Deval Patrick's Destruction of Massachusetts Education.
With the pillars of reform under attack, Joe Williams, executive director of Democrats for Education Reform, wrote in the Globe, “You have to wonder why Massachusetts seems intent on retreating from its own nationally recognized success. The backward slide is already evident.”
The Commonwealth’s 15-year track record of successful education reform gave Governor Patrick a clear path ahead on education policy. Instead of undoing the reforms of his predecessors, the governor could have built on the state’s success by carrying on the commitment to high standards, fine-tuning a successful accountability system, and maintaining the governance structure that had successfully insulated critical education policy decisions from special-interest pressure. He could extend to others the educational opportunity that transformed his own life by raising from 9 to 20 percent the cap on the amount of money that can be transferred from school districts to charter schools in districts whose MCAS scores are in the bottom 10 percent statewide.
So far, he has chosen instead to dismantle reform and replace the singular focus on student achievement that was the key to education reform’s success with a wish list that would likely cost taxpayers an additional $2 billion per year. With the new Board of Elementary and Secondary Education stripped of independence, there is no entity left that can operate outside the political arena with the sole mission of improving academic performance.

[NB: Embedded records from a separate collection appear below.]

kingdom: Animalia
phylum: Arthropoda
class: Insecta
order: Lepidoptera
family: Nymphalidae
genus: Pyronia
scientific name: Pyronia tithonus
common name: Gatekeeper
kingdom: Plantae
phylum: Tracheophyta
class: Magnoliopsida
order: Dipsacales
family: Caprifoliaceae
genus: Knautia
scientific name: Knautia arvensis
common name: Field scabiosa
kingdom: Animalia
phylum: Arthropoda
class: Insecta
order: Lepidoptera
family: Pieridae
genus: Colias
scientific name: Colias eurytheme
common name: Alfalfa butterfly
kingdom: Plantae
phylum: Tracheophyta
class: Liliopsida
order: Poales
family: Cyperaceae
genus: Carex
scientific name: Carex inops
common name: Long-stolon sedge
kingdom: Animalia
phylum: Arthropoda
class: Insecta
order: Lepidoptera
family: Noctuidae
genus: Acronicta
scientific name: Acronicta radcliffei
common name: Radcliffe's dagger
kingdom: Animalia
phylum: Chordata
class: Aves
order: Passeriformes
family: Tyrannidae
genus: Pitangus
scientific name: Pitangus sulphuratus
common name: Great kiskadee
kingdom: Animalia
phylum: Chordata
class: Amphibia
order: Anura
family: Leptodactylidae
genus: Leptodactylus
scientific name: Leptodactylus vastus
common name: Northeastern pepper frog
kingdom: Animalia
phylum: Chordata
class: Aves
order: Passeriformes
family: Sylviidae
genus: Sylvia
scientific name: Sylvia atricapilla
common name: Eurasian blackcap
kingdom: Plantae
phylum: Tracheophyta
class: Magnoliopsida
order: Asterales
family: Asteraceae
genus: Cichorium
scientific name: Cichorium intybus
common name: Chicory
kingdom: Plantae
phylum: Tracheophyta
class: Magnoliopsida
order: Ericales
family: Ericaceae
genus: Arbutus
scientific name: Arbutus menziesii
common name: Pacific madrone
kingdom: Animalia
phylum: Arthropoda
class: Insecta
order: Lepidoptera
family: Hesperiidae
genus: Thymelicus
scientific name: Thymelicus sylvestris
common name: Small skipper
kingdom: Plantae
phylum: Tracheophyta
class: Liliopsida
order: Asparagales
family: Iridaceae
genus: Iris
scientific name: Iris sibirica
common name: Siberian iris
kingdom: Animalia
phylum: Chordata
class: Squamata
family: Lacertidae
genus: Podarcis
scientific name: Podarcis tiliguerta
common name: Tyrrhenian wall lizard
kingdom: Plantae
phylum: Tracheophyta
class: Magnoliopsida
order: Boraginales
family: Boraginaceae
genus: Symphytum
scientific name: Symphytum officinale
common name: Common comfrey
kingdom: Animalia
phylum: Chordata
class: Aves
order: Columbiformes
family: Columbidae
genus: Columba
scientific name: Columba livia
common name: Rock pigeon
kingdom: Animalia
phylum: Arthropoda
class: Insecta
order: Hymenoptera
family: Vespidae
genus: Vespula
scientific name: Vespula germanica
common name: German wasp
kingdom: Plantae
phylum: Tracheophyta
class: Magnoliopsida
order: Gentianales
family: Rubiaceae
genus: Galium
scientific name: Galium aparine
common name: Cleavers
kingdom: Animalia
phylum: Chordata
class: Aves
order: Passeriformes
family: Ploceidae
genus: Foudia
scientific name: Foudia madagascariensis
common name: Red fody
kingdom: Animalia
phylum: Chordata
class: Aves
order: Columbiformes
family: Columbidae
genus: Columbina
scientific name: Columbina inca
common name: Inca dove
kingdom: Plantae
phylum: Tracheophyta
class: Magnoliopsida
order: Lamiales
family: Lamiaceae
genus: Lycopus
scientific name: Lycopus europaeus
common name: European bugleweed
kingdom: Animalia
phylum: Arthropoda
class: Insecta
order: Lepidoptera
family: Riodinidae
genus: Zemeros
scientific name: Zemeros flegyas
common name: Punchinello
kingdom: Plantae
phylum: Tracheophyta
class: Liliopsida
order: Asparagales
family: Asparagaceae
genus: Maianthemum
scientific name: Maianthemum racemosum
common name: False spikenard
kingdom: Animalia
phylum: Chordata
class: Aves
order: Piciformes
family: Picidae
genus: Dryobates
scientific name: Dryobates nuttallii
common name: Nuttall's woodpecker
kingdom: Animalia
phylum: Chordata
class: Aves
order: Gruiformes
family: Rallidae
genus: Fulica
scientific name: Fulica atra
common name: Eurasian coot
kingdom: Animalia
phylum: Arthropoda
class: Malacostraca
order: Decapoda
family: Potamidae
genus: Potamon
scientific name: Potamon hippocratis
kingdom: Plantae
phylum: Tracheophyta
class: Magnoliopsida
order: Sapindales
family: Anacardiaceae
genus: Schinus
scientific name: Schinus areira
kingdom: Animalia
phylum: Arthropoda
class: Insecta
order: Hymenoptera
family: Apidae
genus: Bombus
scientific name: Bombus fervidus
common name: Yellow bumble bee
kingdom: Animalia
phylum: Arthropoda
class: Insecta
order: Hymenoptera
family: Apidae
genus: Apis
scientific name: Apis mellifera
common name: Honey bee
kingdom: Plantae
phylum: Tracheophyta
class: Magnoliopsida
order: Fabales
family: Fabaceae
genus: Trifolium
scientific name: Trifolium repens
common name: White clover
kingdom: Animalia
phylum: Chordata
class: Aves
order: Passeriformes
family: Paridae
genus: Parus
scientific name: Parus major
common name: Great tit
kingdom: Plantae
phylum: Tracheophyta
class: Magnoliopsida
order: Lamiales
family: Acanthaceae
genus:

Results released in September 2008 showed a sharp drop in MCAS pass rates and flat or declining scores in the elementary and middle school grades and in many urban districts. While 15 years of progress will not be undone overnight, as the Patrick administration’s efforts to dismantle reform continue, such drops are likely to become the rule. It is the price we will pay for Massachusetts policymakers snatching defeat from the jaws of the Commonwealth’s historic education-reform victory.